* WHAT YOU ARE ASKED TO DO
Would you return the lines that run from the start of the data below to the line with "consultórios odontológicos.Há uma ampla", both included, exactly as written and without pictures?

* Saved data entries
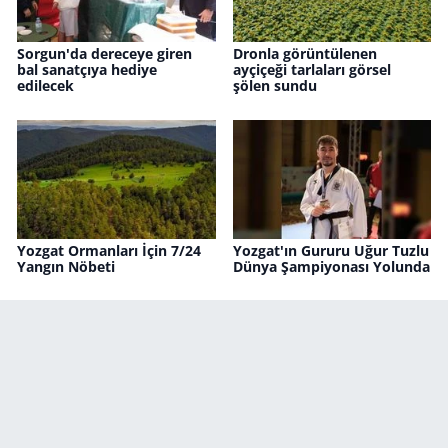
Sorgun'da dereceye giren
Dronla görüntülenen
bal sanatçıya hediye
ayçiçeği tarlaları görsel
edilecek
şölen sundu
Yozgat Ormanları İçin 7/24
Yozgat'ın Gururu Uğur Tuzlu
Yangın Nöbeti
Dünya Şampiyonası Yolunda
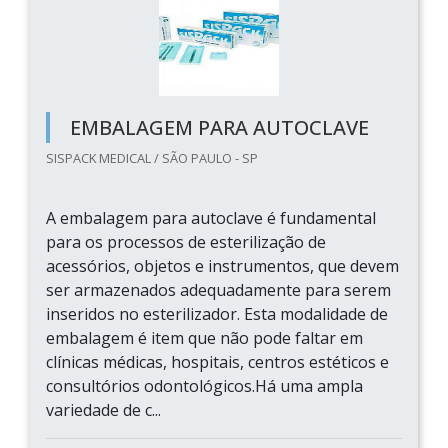
EMBALAGEM PARA AUTOCLAVE
SISPACK MEDICAL / SÃO PAULO - SP
A embalagem para autoclave é fundamental
para os processos de esterilização de
acessórios, objetos e instrumentos, que devem
ser armazenados adequadamente para serem
inseridos no esterilizador. Esta modalidade de
embalagem é item que não pode faltar em
clínicas médicas, hospitais, centros estéticos e
consultórios odontológicos.Há uma ampla
variedade de c...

* SOLUTION TO THIS PROBLEM
Sorgun'da dereceye giren
Dronla görüntülenen
bal sanatçıya hediye
ayçiçeği tarlaları görsel
edilecek
şölen sundu
Yozgat Ormanları İçin 7/24
Yozgat'ın Gururu Uğur Tuzlu
Yangın Nöbeti
Dünya Şampiyonası Yolunda
EMBALAGEM PARA AUTOCLAVE
SISPACK MEDICAL / SÃO PAULO - SP
A embalagem para autoclave é fundamental
para os processos de esterilização de
acessórios, objetos e instrumentos, que devem
ser armazenados adequadamente para serem
inseridos no esterilizador. Esta modalidade de
embalagem é item que não pode faltar em
clínicas médicas, hospitais, centros estéticos e
consultórios odontológicos.Há uma ampla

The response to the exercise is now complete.